Data shown ▸

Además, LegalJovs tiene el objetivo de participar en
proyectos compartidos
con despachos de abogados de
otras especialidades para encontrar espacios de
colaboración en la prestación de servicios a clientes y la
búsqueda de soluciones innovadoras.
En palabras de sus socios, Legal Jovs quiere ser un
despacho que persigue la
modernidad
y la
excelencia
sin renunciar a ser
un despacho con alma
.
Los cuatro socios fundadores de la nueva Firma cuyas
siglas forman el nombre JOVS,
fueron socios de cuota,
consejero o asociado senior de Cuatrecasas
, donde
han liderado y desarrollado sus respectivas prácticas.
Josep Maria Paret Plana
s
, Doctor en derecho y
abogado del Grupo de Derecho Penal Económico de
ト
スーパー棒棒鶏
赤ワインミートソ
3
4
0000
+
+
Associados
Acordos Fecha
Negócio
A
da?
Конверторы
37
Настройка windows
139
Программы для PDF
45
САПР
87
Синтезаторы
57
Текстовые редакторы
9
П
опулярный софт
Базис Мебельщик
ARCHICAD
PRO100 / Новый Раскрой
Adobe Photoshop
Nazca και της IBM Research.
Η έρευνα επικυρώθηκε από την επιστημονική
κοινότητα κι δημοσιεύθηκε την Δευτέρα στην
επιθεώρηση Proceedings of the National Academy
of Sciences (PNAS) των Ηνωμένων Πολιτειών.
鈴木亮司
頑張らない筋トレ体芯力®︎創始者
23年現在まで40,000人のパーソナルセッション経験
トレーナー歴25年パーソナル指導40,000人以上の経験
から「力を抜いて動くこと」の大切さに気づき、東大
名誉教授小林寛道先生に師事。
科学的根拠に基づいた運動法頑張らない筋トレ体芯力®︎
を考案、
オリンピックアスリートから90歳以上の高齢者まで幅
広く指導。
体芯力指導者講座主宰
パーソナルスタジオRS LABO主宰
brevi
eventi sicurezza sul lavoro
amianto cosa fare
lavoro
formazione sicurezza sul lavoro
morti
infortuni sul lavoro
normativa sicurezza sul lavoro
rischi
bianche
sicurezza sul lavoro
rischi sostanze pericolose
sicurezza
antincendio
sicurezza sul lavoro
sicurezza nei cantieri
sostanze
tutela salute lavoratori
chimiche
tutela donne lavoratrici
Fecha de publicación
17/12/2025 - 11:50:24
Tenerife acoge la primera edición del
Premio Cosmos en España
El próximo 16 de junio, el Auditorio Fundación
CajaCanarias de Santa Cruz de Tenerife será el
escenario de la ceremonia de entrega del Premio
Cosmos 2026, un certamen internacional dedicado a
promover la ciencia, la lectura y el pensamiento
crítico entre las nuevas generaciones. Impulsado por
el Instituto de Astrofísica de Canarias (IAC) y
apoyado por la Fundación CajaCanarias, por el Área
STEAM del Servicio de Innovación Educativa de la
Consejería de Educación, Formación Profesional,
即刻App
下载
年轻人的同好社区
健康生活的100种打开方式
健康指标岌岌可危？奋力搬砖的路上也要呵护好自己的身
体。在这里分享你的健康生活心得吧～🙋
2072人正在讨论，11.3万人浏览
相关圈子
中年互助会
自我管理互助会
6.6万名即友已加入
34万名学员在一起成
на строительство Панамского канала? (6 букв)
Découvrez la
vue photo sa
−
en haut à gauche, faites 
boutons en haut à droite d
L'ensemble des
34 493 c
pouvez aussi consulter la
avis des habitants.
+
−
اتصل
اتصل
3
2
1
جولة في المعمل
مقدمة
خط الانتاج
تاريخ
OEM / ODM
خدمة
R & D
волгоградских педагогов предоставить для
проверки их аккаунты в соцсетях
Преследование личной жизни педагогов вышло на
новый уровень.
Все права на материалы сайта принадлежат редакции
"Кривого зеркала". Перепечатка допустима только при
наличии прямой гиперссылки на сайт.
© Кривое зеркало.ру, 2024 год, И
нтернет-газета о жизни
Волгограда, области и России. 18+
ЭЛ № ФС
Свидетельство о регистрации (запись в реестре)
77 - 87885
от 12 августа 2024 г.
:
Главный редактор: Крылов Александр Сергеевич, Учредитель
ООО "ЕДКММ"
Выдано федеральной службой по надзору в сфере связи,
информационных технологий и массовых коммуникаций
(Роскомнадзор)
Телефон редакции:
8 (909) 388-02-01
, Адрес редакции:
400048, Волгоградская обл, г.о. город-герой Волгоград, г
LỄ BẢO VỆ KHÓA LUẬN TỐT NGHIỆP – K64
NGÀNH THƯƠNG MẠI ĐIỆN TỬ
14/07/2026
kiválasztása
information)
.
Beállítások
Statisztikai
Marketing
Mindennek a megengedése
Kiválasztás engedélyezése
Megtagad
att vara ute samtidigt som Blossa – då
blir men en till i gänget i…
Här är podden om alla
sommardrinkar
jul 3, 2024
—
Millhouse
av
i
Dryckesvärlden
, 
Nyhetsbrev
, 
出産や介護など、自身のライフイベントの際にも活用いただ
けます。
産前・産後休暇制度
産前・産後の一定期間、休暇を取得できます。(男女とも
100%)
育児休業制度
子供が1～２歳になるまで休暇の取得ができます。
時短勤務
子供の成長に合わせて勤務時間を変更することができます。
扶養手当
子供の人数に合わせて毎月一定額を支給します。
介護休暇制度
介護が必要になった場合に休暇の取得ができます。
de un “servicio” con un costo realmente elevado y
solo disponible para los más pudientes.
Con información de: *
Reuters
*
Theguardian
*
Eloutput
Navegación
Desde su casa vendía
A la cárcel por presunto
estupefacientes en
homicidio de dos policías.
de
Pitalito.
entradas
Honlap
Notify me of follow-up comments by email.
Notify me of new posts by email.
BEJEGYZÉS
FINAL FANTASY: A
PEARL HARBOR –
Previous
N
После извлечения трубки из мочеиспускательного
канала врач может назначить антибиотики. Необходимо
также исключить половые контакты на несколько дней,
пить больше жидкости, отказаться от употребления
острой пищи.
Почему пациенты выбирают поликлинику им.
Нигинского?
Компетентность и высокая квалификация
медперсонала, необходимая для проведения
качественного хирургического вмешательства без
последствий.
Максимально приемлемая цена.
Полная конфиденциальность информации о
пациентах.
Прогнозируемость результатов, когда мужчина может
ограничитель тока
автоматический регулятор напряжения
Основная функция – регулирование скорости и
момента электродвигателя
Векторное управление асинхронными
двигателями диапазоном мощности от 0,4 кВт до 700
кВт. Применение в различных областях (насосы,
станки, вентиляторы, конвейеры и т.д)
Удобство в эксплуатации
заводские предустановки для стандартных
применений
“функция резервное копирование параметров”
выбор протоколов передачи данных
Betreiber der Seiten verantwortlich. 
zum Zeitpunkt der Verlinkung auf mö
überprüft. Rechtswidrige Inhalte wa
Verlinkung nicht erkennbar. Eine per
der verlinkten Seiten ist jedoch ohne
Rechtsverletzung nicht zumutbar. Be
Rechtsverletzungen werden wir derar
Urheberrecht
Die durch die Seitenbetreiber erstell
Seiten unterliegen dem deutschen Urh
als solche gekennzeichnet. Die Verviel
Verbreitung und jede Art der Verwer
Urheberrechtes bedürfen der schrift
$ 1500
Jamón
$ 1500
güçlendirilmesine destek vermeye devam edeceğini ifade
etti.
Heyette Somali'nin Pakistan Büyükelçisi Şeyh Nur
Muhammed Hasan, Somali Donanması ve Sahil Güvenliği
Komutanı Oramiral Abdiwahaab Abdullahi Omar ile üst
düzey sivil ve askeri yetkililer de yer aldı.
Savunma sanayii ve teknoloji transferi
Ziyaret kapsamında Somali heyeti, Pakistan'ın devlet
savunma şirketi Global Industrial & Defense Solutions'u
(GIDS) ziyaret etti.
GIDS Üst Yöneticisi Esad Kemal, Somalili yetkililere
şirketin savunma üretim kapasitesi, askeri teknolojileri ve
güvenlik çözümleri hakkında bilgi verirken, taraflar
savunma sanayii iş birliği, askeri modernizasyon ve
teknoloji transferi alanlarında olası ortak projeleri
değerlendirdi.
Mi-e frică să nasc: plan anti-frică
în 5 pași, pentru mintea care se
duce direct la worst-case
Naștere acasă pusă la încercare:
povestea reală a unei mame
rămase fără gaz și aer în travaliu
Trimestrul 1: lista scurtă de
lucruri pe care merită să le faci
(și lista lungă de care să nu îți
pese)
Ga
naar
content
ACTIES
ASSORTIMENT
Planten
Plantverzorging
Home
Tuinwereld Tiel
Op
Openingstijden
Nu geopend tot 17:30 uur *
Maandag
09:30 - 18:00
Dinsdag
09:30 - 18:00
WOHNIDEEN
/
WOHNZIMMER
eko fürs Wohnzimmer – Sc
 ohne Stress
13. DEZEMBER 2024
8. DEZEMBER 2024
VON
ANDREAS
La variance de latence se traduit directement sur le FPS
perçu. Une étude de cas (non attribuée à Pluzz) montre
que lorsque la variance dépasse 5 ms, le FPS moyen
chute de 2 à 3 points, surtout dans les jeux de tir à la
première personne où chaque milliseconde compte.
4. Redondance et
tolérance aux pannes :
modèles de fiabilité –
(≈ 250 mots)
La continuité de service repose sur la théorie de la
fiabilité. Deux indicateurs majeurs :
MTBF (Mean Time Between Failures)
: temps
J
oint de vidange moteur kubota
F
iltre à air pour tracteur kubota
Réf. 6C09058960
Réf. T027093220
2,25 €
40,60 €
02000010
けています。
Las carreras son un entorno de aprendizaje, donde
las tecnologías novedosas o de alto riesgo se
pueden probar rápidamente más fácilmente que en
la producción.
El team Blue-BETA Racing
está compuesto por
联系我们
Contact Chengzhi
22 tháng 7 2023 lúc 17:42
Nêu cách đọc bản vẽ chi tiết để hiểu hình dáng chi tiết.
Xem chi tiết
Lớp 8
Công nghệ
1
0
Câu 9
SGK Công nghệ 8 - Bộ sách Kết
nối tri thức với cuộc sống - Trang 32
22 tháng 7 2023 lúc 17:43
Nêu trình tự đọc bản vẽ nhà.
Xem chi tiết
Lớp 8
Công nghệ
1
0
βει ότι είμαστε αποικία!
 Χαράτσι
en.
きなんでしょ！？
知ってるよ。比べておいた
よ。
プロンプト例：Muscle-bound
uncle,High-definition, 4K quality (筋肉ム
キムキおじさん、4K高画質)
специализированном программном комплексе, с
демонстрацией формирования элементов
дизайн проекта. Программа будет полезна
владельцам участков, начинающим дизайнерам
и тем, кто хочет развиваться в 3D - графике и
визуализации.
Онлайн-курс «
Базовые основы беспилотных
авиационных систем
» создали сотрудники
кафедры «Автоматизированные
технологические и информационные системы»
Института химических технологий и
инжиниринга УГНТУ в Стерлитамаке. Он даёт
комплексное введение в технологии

Required action ▸ Lay out the records from their start through the line containing "κοινότητα κι δημοσιεύθηκε την Δευτέρα στην" as a numbered list, leaving out blank lines.

Output for this task ▸
1. Además, LegalJovs tiene el objetivo de participar en
2. proyectos compartidos
3. con despachos de abogados de
4. otras especialidades para encontrar espacios de
5. colaboración en la prestación de servicios a clientes y la
6. búsqueda de soluciones innovadoras.
7. En palabras de sus socios, Legal Jovs quiere ser un
8. despacho que persigue la
9. modernidad
10. y la
11. excelencia
12. sin renunciar a ser
13. un despacho con alma
14. .
15. Los cuatro socios fundadores de la nueva Firma cuyas
16. siglas forman el nombre JOVS,
17. fueron socios de cuota,
18. consejero o asociado senior de Cuatrecasas
19. , donde
20. han liderado y desarrollado sus respectivas prácticas.
21. Josep Maria Paret Plana
22. s
23. , Doctor en derecho y
24. abogado del Grupo de Derecho Penal Económico de
25. ト
26. スーパー棒棒鶏
27. 赤ワインミートソ
28. 3
29. 4
30. 0000
31. +
32. +
33. Associados
34. Acordos Fecha
35. Negócio
36. A
37. da?
38. Конверторы
39. 37
40. Настройка windows
41. 139
42. Программы для PDF
43. 45
44. САПР
45. 87
46. Синтезаторы
47. 57
48. Текстовые редакторы
49. 9
50. П
51. опулярный софт
52. Базис Мебельщик
53. ARCHICAD
54. PRO100 / Новый Раскрой
55. Adobe Photoshop
56. Nazca και της IBM Research.
57. Η έρευνα επικυρώθηκε από την επιστημονική
58. κοινότητα κι δημοσιεύθηκε την Δευτέρα στην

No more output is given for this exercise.